A inteligência artificial avança no agronegócio paulista, promovendo eficiência em cadeias produtivas e inovação tecnológica. Em São Paulo, práticas de IA vão desde o monitoramento agrícola até a regularização ambiental, com foco em ampliar produtividade e agilidade na tomada de decisões.

O Estado surge como destaque nacional pela concentração de AgTechs. Dados indicam 845 empresas no radar paulista, correspondendo a 43,2% do total do país. A implantação ocorre por meio de ambientes de inovação, como o APTAHub, e pela atuação da Secretaria de Agricultura e Abastecimento.

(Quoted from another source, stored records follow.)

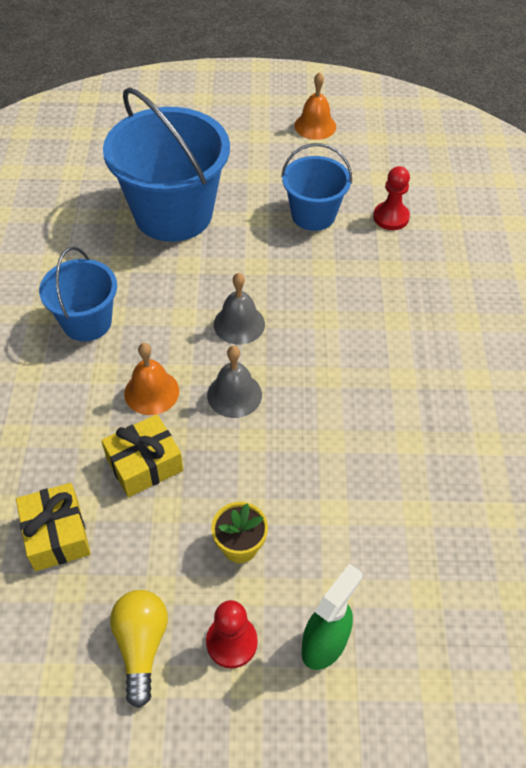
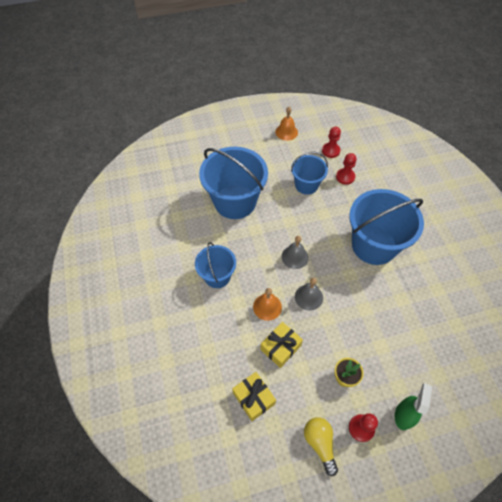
camera: 15 degrees left, 5 degrees up
none -> red pawn [322,127,341,158]
none -> blue bucket [349,189,424,265]

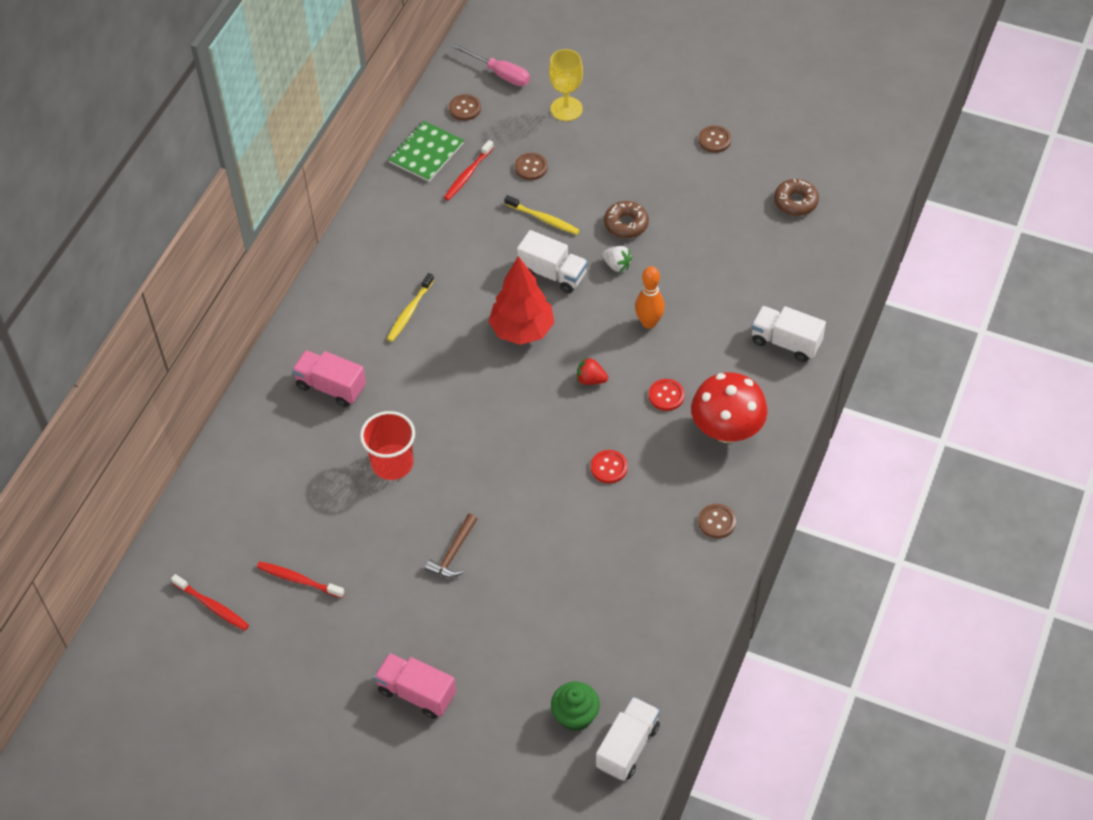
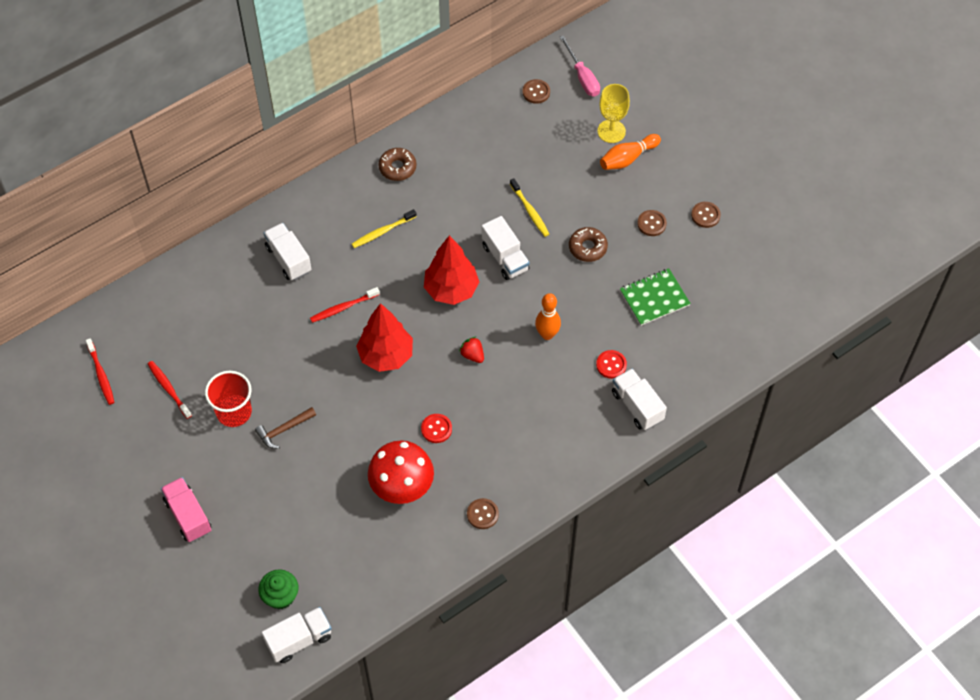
camera: 30 degrees right, 5 degrees up
pink truck [292,350,366,407] -> white truck [263,223,311,281]
red cup [360,411,415,480] -> red cup moved to [205,371,252,427]
green notebook [388,120,464,182] -> green notebook moved to [620,269,691,326]
red toothbrush [444,140,494,200] -> red toothbrush moved to [310,287,380,323]
brown button [515,153,548,180] -> brown button moved to [637,210,667,236]
white strawberry [602,246,632,272] -> none
red button [649,379,685,411] -> red button moved to [596,350,627,379]
red mushroom [691,372,767,443] -> red mushroom moved to [368,440,434,504]
brown donut [774,179,819,216] -> brown donut moved to [379,148,416,181]
none -> red tree [356,303,413,372]
none -> orange bowling pin [600,134,661,170]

A atuação pública envolve os Institutos da Diretoria de Pesquisa dos Agronegócios, que promovem programas com IA, drones de pulverização e treinamentos com plataformas adaptadas a diferentes perfis de usuários.

Ambientes de inovação conectam

O Centro de Engenharia e Automação do Instituto Agronômico é referência em pesquisas com IA, incluindo projetos de ensino dinâmico. Um exemplo é o desenvolvimento de um avatar instrutor para cursos, com respostas interativas.

Outros trabalhos envolvem uso de drones na aplicação de defensivos e equipamentos de proteção individual para aplicadores, com módulos de treinamento futuros voltados a empregadores do setor.

A iniciativa de IA no ensino visa adaptar linguagem e conteúdos a agrônomos, instrutores e trabalhadores rurais, ampliando o rendimento dos treinamentos.

Ecossistema de inovação e startups

O APTAHub conecta pesquisadores, startups, empresas e produtores, acelerando soluções tecnológicas para o campo. Entre as startups, a Agscore utiliza IA para previsão de produtividade e risco com dados de clima, solo, genótipos e manejo.

Segundo o sócio-administrador da Agscore, a ferramenta já atingiu alta acurácia em previsões de soja e milho, com resultados em milhares de hectares analisados, fortalecendo decisões de produtores e instituições financeiras.

Para os responsáveis, o ambiente de inovação fortalece a relação entre ciência e produção, destacando o pitch day como fórum de apresentação de soluções ao ecossistema agro.

Monitoramento e geolocalização com IA

O programa Rotas Rurais, do Instituto de Economia Agrícola, usa IA para identificar e geolocalizar propriedades com numeração ausente, facilitando logística, segurança e entrega de produtos.

Priscilla Fagundes ressalta que a ferramenta otimiza o trabalho da equipe e amplia resultados do projeto. O IEA também desenvolve o programa Brotar, que mapeia 371 municípios e produz relatórios com apoio de IA.

Regularização ambiental e liderança nacional

Ao final de 2025, São Paulo atingiu 200 mil CARs validados, consolidando-se como referência na regularização ambiental. O estado soma 432 mil CARs ativos, com IA acelerando validações e análises técnicas.

Geraldo Melo Filho destaca que a combinação de IA com trabalho técnico eleva a agilidade do processo, fortalecendo a posição paulista no cumprimento do Código Florestal.